Police investigated the possibility that Kelley gave or sold Acacia to other individuals, but they were unable to any evidence to support this theory. Nevertheless, her parents are convinced that Acacia is still alive.

Acacia's mother and father are offering a reward for their daughter's safe return. They have issued a sketch of a man they think may be helping hide Acacia. The sketch was not made by a professional sketch artist and is not endorsed by the police.

The man was allegedly seen checking Kelley and Acacia out of the Red Lion Hotel on May 26. He was described as being in his late forties or early fifties with rough, weathered tan skin, graying sunbleached hair, hazel eyes, large hands with carrot-shaped fingers, and a small build. He was about 5'6 tall and smoked Basics cigarettes.

Police detectives do not think the man (if he does exists) was involved in Acacia's disappearance and presumed death.

Kelley was tried for kidnapping her daughter in federal court.
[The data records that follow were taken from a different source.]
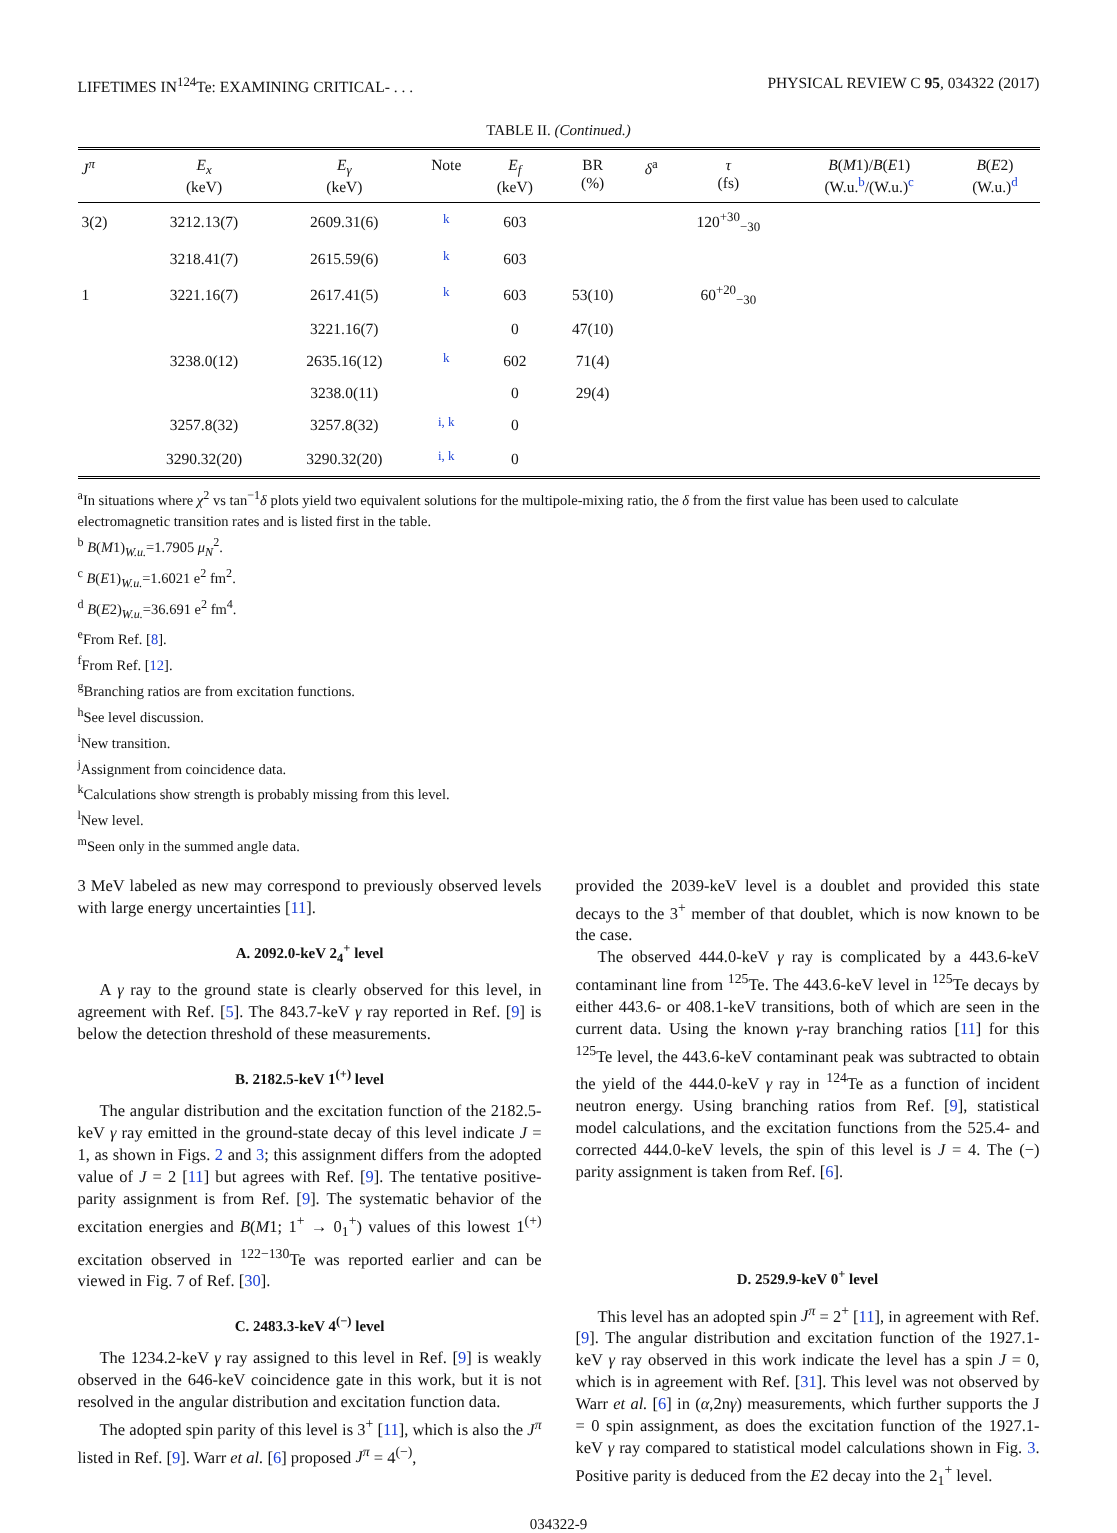LIFETIMES IN<sup>124</sup>Te: EXAMINING CRITICAL- . . . PHYSICAL REVIEW C 95, 034322 (2017)
TABLE II. (Continued.)
| J<sup>π</sup> | E<sub>x</sub> (keV) | E<sub>γ</sub> (keV) | Note | E<sub>f</sub> (keV) | BR (%) | δ<sup>a</sup> | τ (fs) | B ( M 1)/ B ( E 1) (W.u.<sup>b</sup>/(W.u.)<sup>c</sup> | B ( E 2) (W.u.)<sup>d</sup> |
| --- | --- | --- | --- | --- | --- | --- | --- | --- | --- |
| 3(2) | 3212.13(7) | 2609.31(6) | <sup>k</sup> | 603 | | | 120<sup>+30</sup><sub>−30</sub> | | |
| | 3218.41(7) | 2615.59(6) | <sup>k</sup> | 603 | | | | | |
| 1 | 3221.16(7) | 2617.41(5) | <sup>k</sup> | 603 | 53(10) | | 60<sup>+20</sup><sub>−30</sub> | | |
| | | 3221.16(7) | | 0 | 47(10) | | | | |
| | 3238.0(12) | 2635.16(12) | <sup>k</sup> | 602 | 71(4) | | | | |
| | | 3238.0(11) | | 0 | 29(4) | | | | |
| | 3257.8(32) | 3257.8(32) | <sup>i, k</sup> | 0 | | | | | |
| | 3290.32(20) | 3290.32(20) | <sup>i, k</sup> | 0 | | | | | |
<sup>a</sup> In situations where χ<sup>2</sup> vs tan<sup>−1</sup>δ plots yield two equivalent solutions for the multipole-mixing ratio, the δ from the first value has been used to calculate electromagnetic transition rates and is listed first in the table.
<sup>b</sup> B(M1)<sub>W.u.</sub>=1.7905 μ<sub>N</sub><sup>2</sup>.
<sup>c</sup> B(E1)<sub>W.u.</sub>=1.6021 e<sup>2</sup> fm<sup>2</sup>.
<sup>d</sup> B(E2)<sub>W.u.</sub>=36.691 e<sup>2</sup> fm<sup>4</sup>.
<sup>e</sup> From Ref. [8].
<sup>f</sup> From Ref. [12].
<sup>g</sup> Branching ratios are from excitation functions.
<sup>h</sup> See level discussion.
<sup>i</sup> New transition.
<sup>j</sup> Assignment from coincidence data.
<sup>k</sup> Calculations show strength is probably missing from this level.
<sup>l</sup> New level.
<sup>m</sup> Seen only in the summed angle data.
3 MeV labeled as new may correspond to previously observed levels with large energy uncertainties [11].
A. 2092.0-keV 2<sub>4</sub><sup>+</sup> level
A γ ray to the ground state is clearly observed for this level, in agreement with Ref. [5]. The 843.7-keV γ ray reported in Ref. [9] is below the detection threshold of these measurements.
B. 2182.5-keV 1<sup>(+)</sup> level
The angular distribution and the excitation function of the 2182.5-keV γ ray emitted in the ground-state decay of this level indicate J = 1, as shown in Figs. 2 and 3; this assignment differs from the adopted value of J = 2 [11] but agrees with Ref. [9]. The tentative positive-parity assignment is from Ref. [9]. The systematic behavior of the excitation energies and B(M1; 1<sup>+</sup> → 0<sub>1</sub><sup>+</sup>) values of this lowest 1<sup>(+)</sup> excitation observed in <sup>122−130</sup>Te was reported earlier and can be viewed in Fig. 7 of Ref. [30].
C. 2483.3-keV 4<sup>(−)</sup> level
The 1234.2-keV γ ray assigned to this level in Ref. [9] is weakly observed in the 646-keV coincidence gate in this work, but it is not resolved in the angular distribution and excitation function data.
The adopted spin parity of this level is 3<sup>+</sup> [11], which is also the J<sup>π</sup> listed in Ref. [9]. Warr et al. [6] proposed J<sup>π</sup> = 4<sup>(−)</sup>,
provided the 2039-keV level is a doublet and provided this state decays to the 3<sup>+</sup> member of that doublet, which is now known to be the case.
The observed 444.0-keV γ ray is complicated by a 443.6-keV contaminant line from <sup>125</sup>Te. The 443.6-keV level in <sup>125</sup>Te decays by either 443.6- or 408.1-keV transitions, both of which are seen in the current data. Using the known γ-ray branching ratios [11] for this <sup>125</sup>Te level, the 443.6-keV contaminant peak was subtracted to obtain the yield of the 444.0-keV γ ray in <sup>124</sup>Te as a function of incident neutron energy. Using branching ratios from Ref. [9], statistical model calculations, and the excitation functions from the 525.4- and corrected 444.0-keV levels, the spin of this level is J = 4. The (−) parity assignment is taken from Ref. [6].
D. 2529.9-keV 0<sup>+</sup> level
This level has an adopted spin J<sup>π</sup> = 2<sup>+</sup> [11], in agreement with Ref. [9]. The angular distribution and excitation function of the 1927.1-keV γ ray observed in this work indicate the level has a spin J = 0, which is in agreement with Ref. [31]. This level was not observed by Warr et al. [6] in (α,2nγ) measurements, which further supports the J = 0 spin assignment, as does the excitation function of the 1927.1-keV γ ray compared to statistical model calculations shown in Fig. 3. Positive parity is deduced from the E2 decay into the 2<sub>1</sub><sup>+</sup> level.
034322-9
In January of 2005, a judge acquitted her, ruling that she was insane at the time of her crime. The judge decided that Kelley was delusional when she abducted Acacia and believed that Acacia was in an abusive situation and she had a duty to save her.

Kelley was determined to be a danger to the community, based on her mental illness, past criminal behavior and history of violence & substance abuse. She was committed to a mental hospital for an indefinite period.

Kelley may be released from the hospital at a later date if psychiatrists determine she is no longer dangerous, but her prognosis is poor, as she has repeatedly refused to follow through with treatment programs for her schizophrenia and doesn't even believe that she is mentally ill.

It is unlikely that Kelley will ever be released from federal custody; therefore, Idaho prosecutors dropped the murder and kidnapping charges against her. If Kelley ever is released from the hospital, she may face the state charges again.

As of 2018, Acacia remains missing; foul play is suspected in her case due to the circumstances involved.

At the time of her disappearance, Acacia was able to walk, run and say one-syllable words.

DescriptionEdit

Acacia is described as a Caucasian female with blonde hair & blue eyes and weighs 30 pounds with a height of 2'6. She has pierced ears and a birthmark on the side of her stomach about the size of a tennis ball.